Frodo shuddered and glanced at the long black whip that hung on its solitary peg in the kitchen. Hamfast only used it on his boys when they had been doing something exceedingly dangerous, usually life-threatening. Something within Frodo raged against the injustice of Samwise being punished. It was Frodo's fault, and Frodo felt he should take the lashes.

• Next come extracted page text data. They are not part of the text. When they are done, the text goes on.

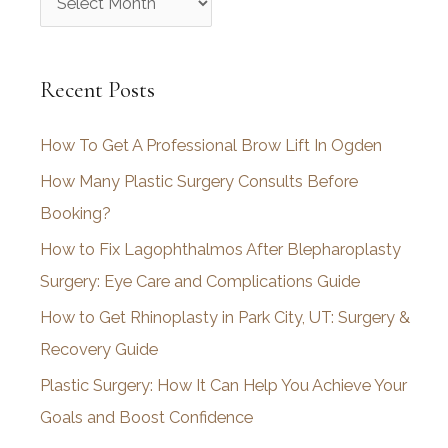
r
c
Recent Posts
h
i
How To Get A Professional Brow Lift In Ogden
v
How Many Plastic Surgery Consults Before
e
Booking?
s
How to Fix Lagophthalmos After Blepharoplasty
Surgery: Eye Care and Complications Guide
How to Get Rhinoplasty in Park City, UT: Surgery &
Recovery Guide
Plastic Surgery: How It Can Help You Achieve Your
Goals and Boost Confidence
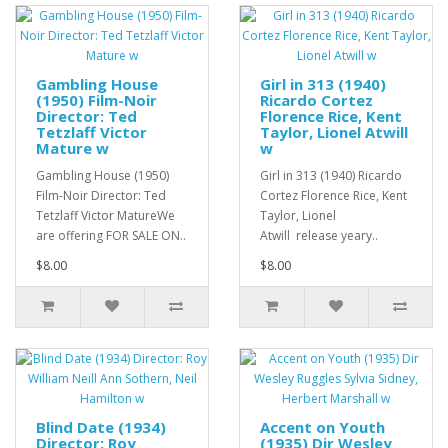
Gambling House
Girl in 313 (1940)
(1950) Film-Noir
Ricardo Cortez
Director: Ted
Florence Rice, Kent
Tetzlaff Victor
Taylor, Lionel Atwill
Mature w
w
Gambling House (1950)
Girl in 313 (1940) Ricardo
Film-Noir Director: Ted
Cortez Florence Rice, Kent
Tetzlaff Victor MatureWe
Taylor, Lionel
are offering FOR SALE ON..
Atwill release yeary..
$8.00
$8.00
Blind Date (1934)
Accent on Youth
Director: Roy
(1935) Dir Wesley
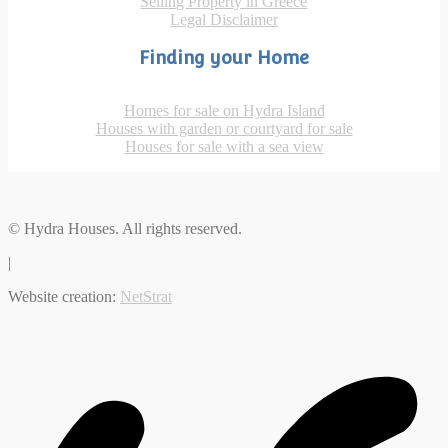
Selling Property in Greece
Legal Disclaimer
Finding your Home
Homes for sale on Hydra Island
Houses with garden or courtyard for sale
Houses for sale with a sea view
© Hydra Houses. All rights reserved.
|
Website creation:
NetStrat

"Stand over here," Hamfast instructed Sam, yanking the whip unceremoniously from the wall. Sam faced the wall and braced himself, not daring to look at his beloved Mr. Frodo. The whip drew back and whistled through the air, but Sam did not feel its bite in his back. He figured Hamfast was just taunting him, but turned curiously to look. He burst into tears as he saw that Frodo had run over in front of Hamfast and was taking his lashes for him.

"Stop!" he cried, his noble heart breaking.

"No, be quiet, Sam," said Frodo through his teeth, between lashes. "It's almost over."

Twenty more blows landed before Hamfast put the whip down. Frodo knew it was far more times than Hamfast would have hit his own son, but he didn't care. Samwise winced with each blow as if he had been hit himself.

"Get out of my house," said Hamfast, his voice deadly calm. Sam rose from his knees, face streaked with dirt and tears, and ran out the door before his father could say anything. Frodo ran after him, stiffly, the blood sluicing off his back in a crimson stream.

"Why did you do it?" Sam sobbed, hardly daring to look at Frodo's wounds.

"Because I love you, Sam. That's all," said Frodo, as if it were the simplest thing in the world.